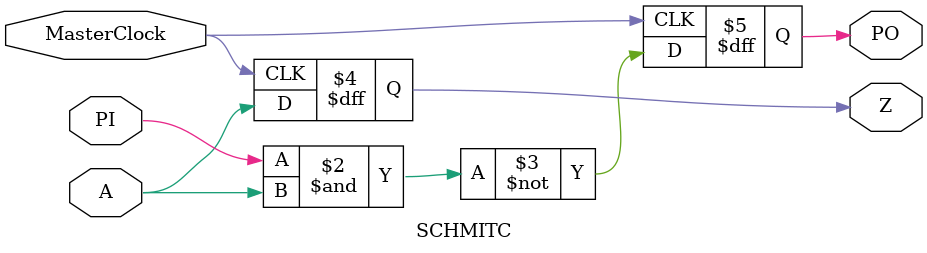
<source format=sv>
module SCHMITC
(
    input A,
    input PI,
    output reg Z,
    output reg PO,

    input MasterClock
);

always @(posedge MasterClock)
begin

    Z <= A;
    PO <= ~(PI & A); 

end

//assign Z = A;
//assign PO = ~(PI & A); 

endmodule


</source>
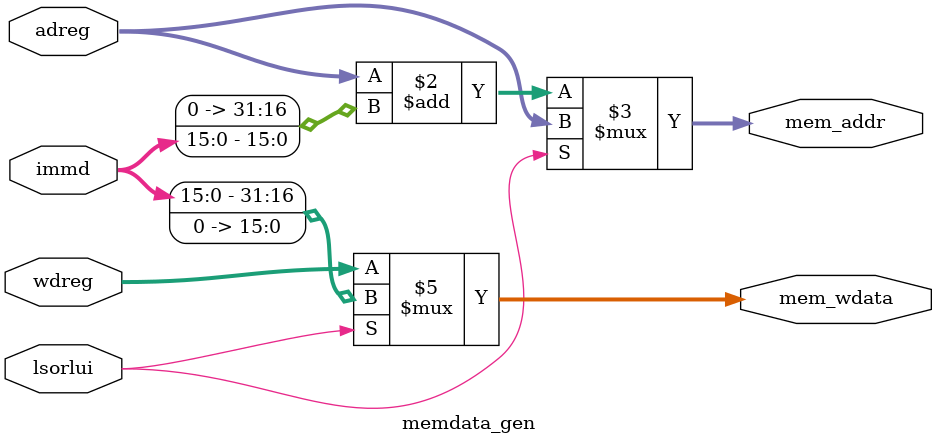
<source format=v>
`include "common.h"

module memdata_gen(
   input wire [15:0] immd,
   input wire [31:0] adreg,
   input wire [31:0] wdreg,
   input wire lsorlui,

   output wire [31:0] mem_addr,
   output wire [31:0] mem_wdata);

   assign mem_addr = lsorlui == 1'b1 ? adreg : adreg + {16'b0, immd};
   assign mem_wdata = lsorlui == 1'b1 ? {immd, 16'b0} : wdreg;
endmodule

`default_nettype wire

</source>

········

§ The problem
Please count how many lines of the records include "MasterClock", giving the number and nothing else.

§ Solution to this exercise
2